The organisation of a system

Phonology is the study of how the sounds of speech are organised – in any given language and in human language generally . This includes

  • The structure of speech sounds or ‘phonemes’;
  • Their privileges of occurrence, the fact that H occurs only at the beginning of syllables the sound written as NG and the KS sound written as X occur only at the end;
  • The way they interact with one another and the syntax and morphology;
  • The components of syllables;
  • The grouping of syllables into ‘feet’, giving the rhythm or metricality of the language.

English just happens to be uncommonly complex with respect to the metricality and syllable structure, and conversely simple with respect to the sounds, their privileges of occurrence, how words are built up, as in play, plays, played, and playing, and relatively few interactions between sounds, as in

  •  R inserted between vowels (in Southern varieties) in sentences connected in sense, as in “I went to Australia R and I fed a kangaroo”, but not otherwise as in “I went to Australia. And you still owe me that money;”
  • D assimilating to a following M in good morning as GOOKB MORNING in every day speech;
  • T or D assimilating to a following R in try and dry and R assimilating to the preceding T in try by what is known as ‘coalescence’.

Bulgarian, by contrast, has over 500 forms of some verbs. There are languages spoken in the Caucasus which are even more complex. The first language learner has no guidance about what is complex and how.

In the framework here, every spoken word in every language is by a sequence of steps, assembling the different constituents of every sound. In English these include:

  • Stops, ‘voiced’ in B, D, G with the lips, tongue tip, and back of the tongue, and ‘voiceless’ in P, T, K;
  • Vowels – short in him, hem, ham, hum, hod, hood, the long vowels in he, hark, hawk, who, ‘diphthongs’ with with the tongue moving in the ‘vowel space’ in hay, high, hoy, hoe, how, the vowel known as ‘schwa’ at the beginning and end of agenda, a long equivalent in her and fur, and the combinations of a long vowel or diphthong with schwa in our, ire, coir, truer, all (significantly) written with an R;
  • One complex consonant by the release of a ‘stop’ by a complete closure of the airstream in an ‘affricate’, in chew, jew, itch, edge, church and judge;
  • Some unstressed syllabic nuclei with just a consonant in the underlying forms in little and middle;
  • Word stress with one primary stress on the left branch of the ‘foot’ in ladder, in the left branch of the rightmost foot in belladonna, and discounting one rime with a short nucleus on the right edge, as in hippopotamus.

**Raw data:**

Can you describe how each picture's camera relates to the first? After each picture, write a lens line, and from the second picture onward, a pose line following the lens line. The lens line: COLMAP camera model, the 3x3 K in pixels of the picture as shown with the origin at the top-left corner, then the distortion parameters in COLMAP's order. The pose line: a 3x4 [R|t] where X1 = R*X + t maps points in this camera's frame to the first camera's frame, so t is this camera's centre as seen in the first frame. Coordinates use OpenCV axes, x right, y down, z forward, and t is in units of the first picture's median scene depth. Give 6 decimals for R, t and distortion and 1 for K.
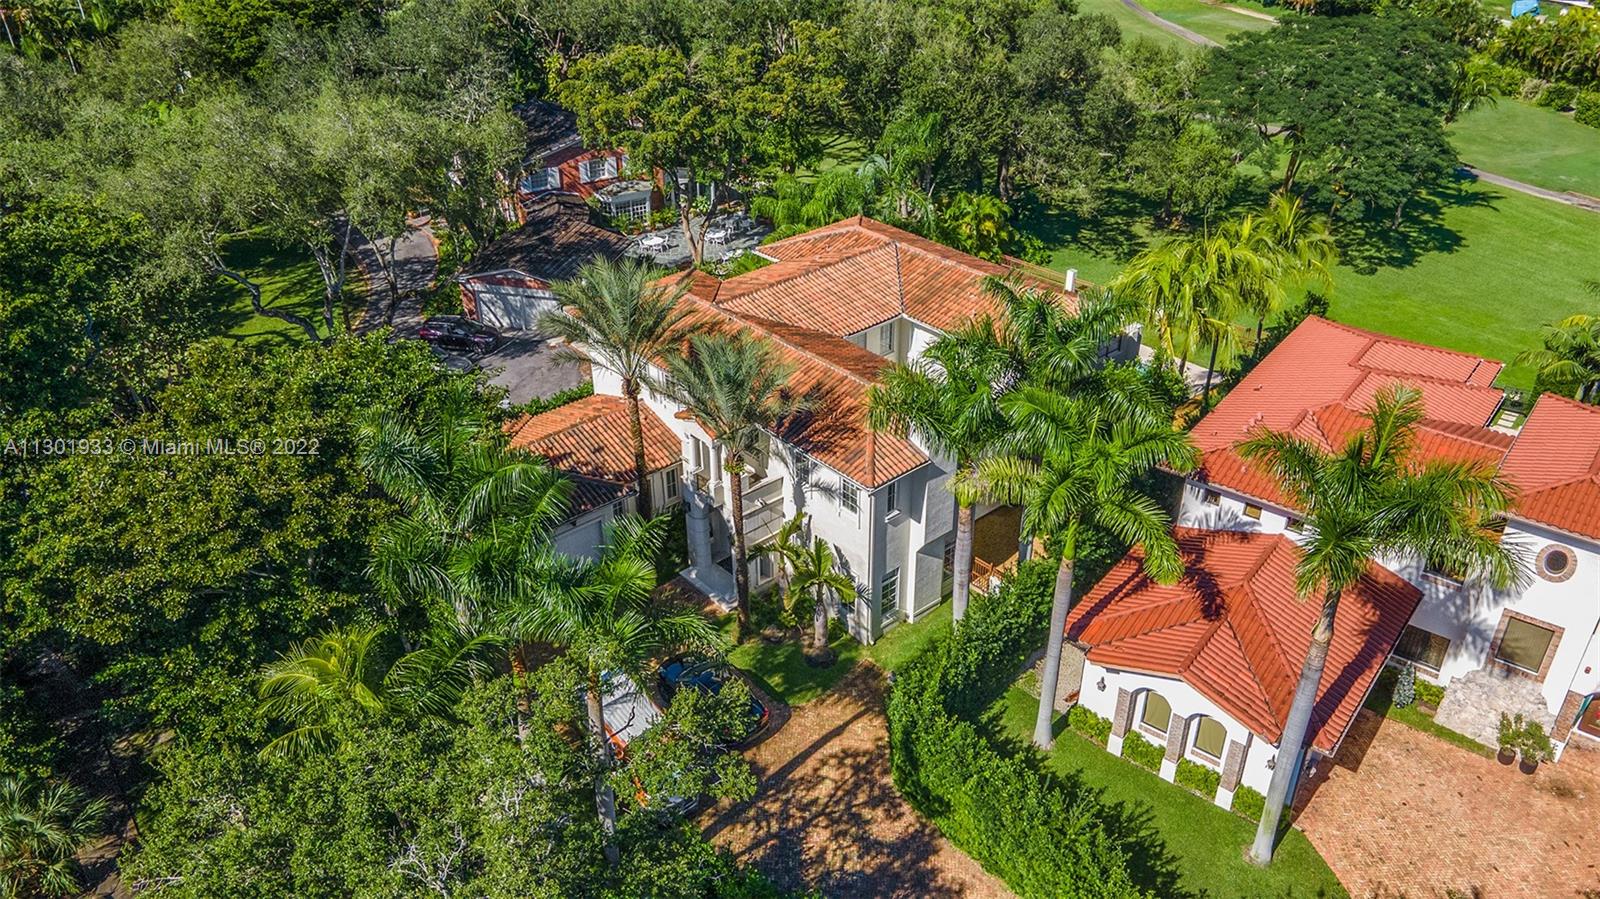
lens RADIAL K [[1235.0, 0, 836.1], [0, 1235.0, 437.0], [0, 0, 1]] dist [0.037040, 0.013614]
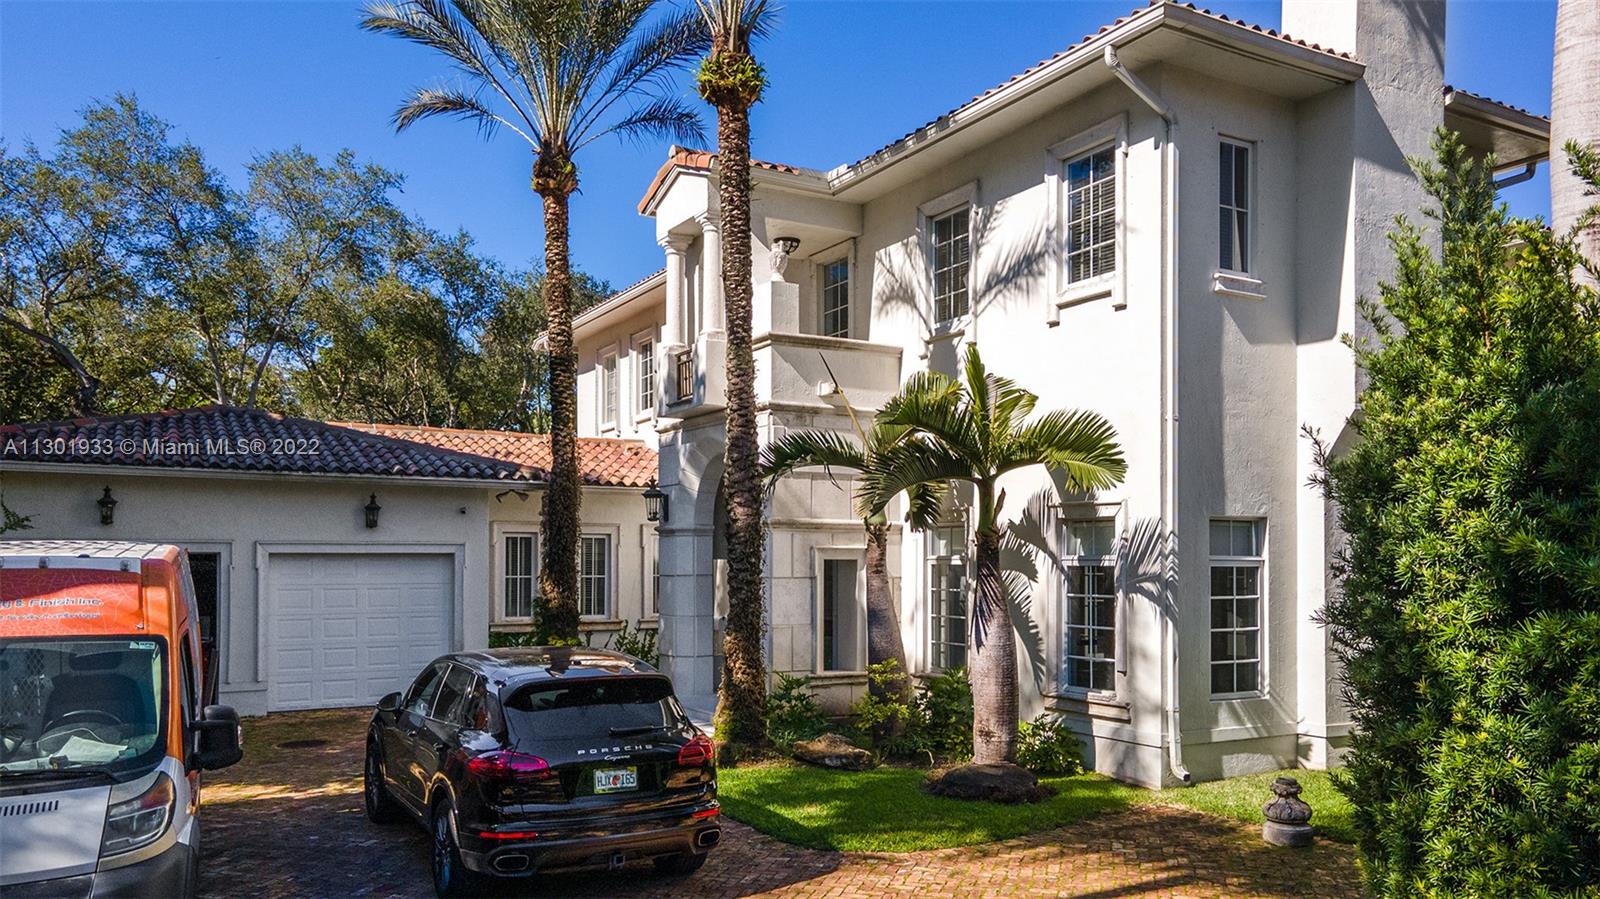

**Explore the material:**
a. According to the phonology text, how many forms do some Bulgarian verbs have?
b. Extend the phonology text past its final sentence.
You won't need the lines for this.

**Task-by-task answers:**
a. Over 500.

b.
Although, by comparison with most other languages, English has a very complex vowel system and an only averagely complex consonant system, there are far more developmental problems with respect to the latter than with respect to the former. It is worth asking why this might be so. By the research hypothesis here, even an average consonant system is intrinsically more complex than a complex vowel system. It would seem possible that this may be due to the greater complexity in the derivation of consonants from their original formation in the evolution of human speech.

A hypothesis

The complexity is reduced, and learnability is enhanced by the model developed by Nunes (2002) from the work of Archangeli (1984), Kiparsky (1995) and Paradis and Prunet (1995), by which lexical entries consist only in the most minimal information about their sound structure, making as much use as possible of ‘default rules’ to make them pronounceable. For instance in the case of the right edge sound in pats, pads, patches and Pat’s, only two ‘rules’ are needed,

A) the element or feature known as continuance in the Sound Pattern of English, getting all of the other features either by default or being ‘spread’ from the preceding element, in this case the the last sound of the root

B) Add a vowel between two adjacent instances of what are known as ‘sibillants’ – in S, Z, SH, and the rightmost element of CH and J

In the case of words lke string, glimpse, and next with three adjacent consonantal elements before and after the vowel, there is a significant commonality between S and T in the fact that both are articulated with the tongue tip. In glimpse and next, the edgemost S is attached last, initially as a single positive value of continuance, and the final T in next as an abstract consonant, pronounced as T by default rules in the course of the derivation.

By the proposal here, with only an abstract structure organised as a spine, and with no rules, this hypothesis needs to be reworked and restated.